EDH --001P Trescientas mil personas congregadas en un espacio más bien reducido es el indicador del arraigo profundo que monseñor Oscar Romero ha logrado en el corazón de todos los salvadoreños. Esa cifra es la muestra de una realidad mayor. Millones siguieron la ceremonia de beatificación a través de los medios de comunicación social. 

El evento parece haber sido un punto de quiebre en la realidad nacional. Estaba precedido por el nerviosismo de muchos años. ¿Habrá tumultos? ¿Será escenario de una confrontación entre izquierda y derecha? ¿Es oportuna una celebración de este tipo?

El milagro sucedió. El clima social y religioso resultó ser de una serenidad espiritual sorprendente. Era evidente la vivencia religiosa de intensa fe y comunión cristiana. Ninguna estridencia que perturbara la fiesta de todos los salvadoreños.
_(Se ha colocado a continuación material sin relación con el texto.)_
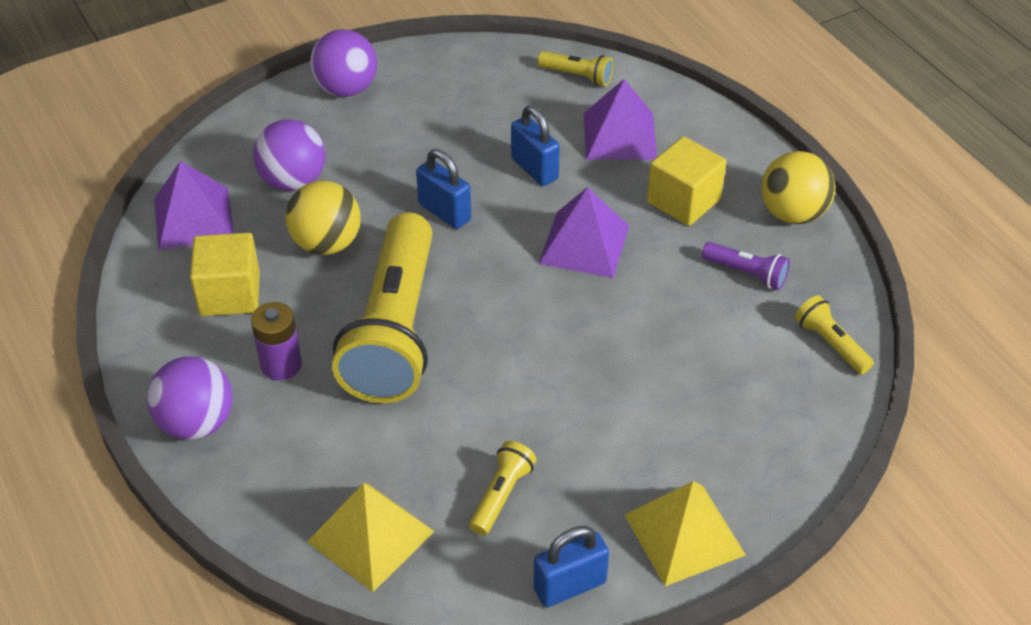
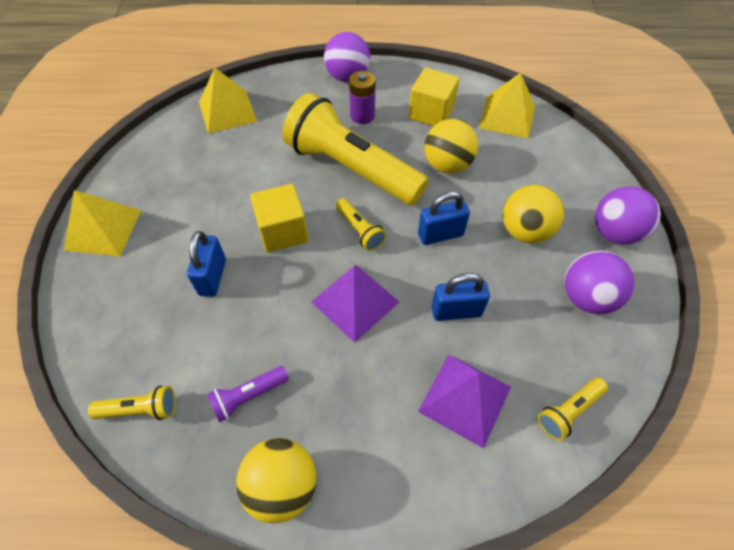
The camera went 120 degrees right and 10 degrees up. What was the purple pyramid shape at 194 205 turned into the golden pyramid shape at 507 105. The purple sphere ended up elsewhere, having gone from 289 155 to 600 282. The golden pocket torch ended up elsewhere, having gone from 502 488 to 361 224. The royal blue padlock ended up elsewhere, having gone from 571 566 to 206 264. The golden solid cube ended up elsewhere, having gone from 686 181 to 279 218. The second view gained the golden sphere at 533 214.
Allí, en la plaza del Salvador del Mundo, se reunieron pacíficamente gente de izquierda y de derecha, en respeto mutuo. No se trataba de tolerancia simulada, sino de asumir al nuevo beato como estímulo poderoso para construir una sociedad más humana, más justa, más fraterna.

Con una compleja organización casi perfecta, todos gozaron del triunfo de monseñor Romero, que pertenece a todos los salvadoreños. Y no se trataba de diluir su figura reduciéndola a un santo edulcorado. Retazos de sus mensajes apremiantes y valientes resonaban poderosos sobre la inmensa multitud que los aplaudía con fervor. 

Es decir, conserva todo su vigor su mensaje exigente por una convivencia salvadoreña basada en la justicia, libre de explotaciones y marginaciones. 

 

La beatificación de monseñor Romero alentó la esperanza nacional por una recuperación de la paz justa. El país sigue envuelto en un cruel y grave conflicto de violencia. La pobreza masiva es estridente, inhumana. Los diversos ensayos de una búsqueda de la paz efectiva han fallado clamorosamente. 

 

Monseñor Romero enciende de nuevo la esperanza de que un país mejor es posible.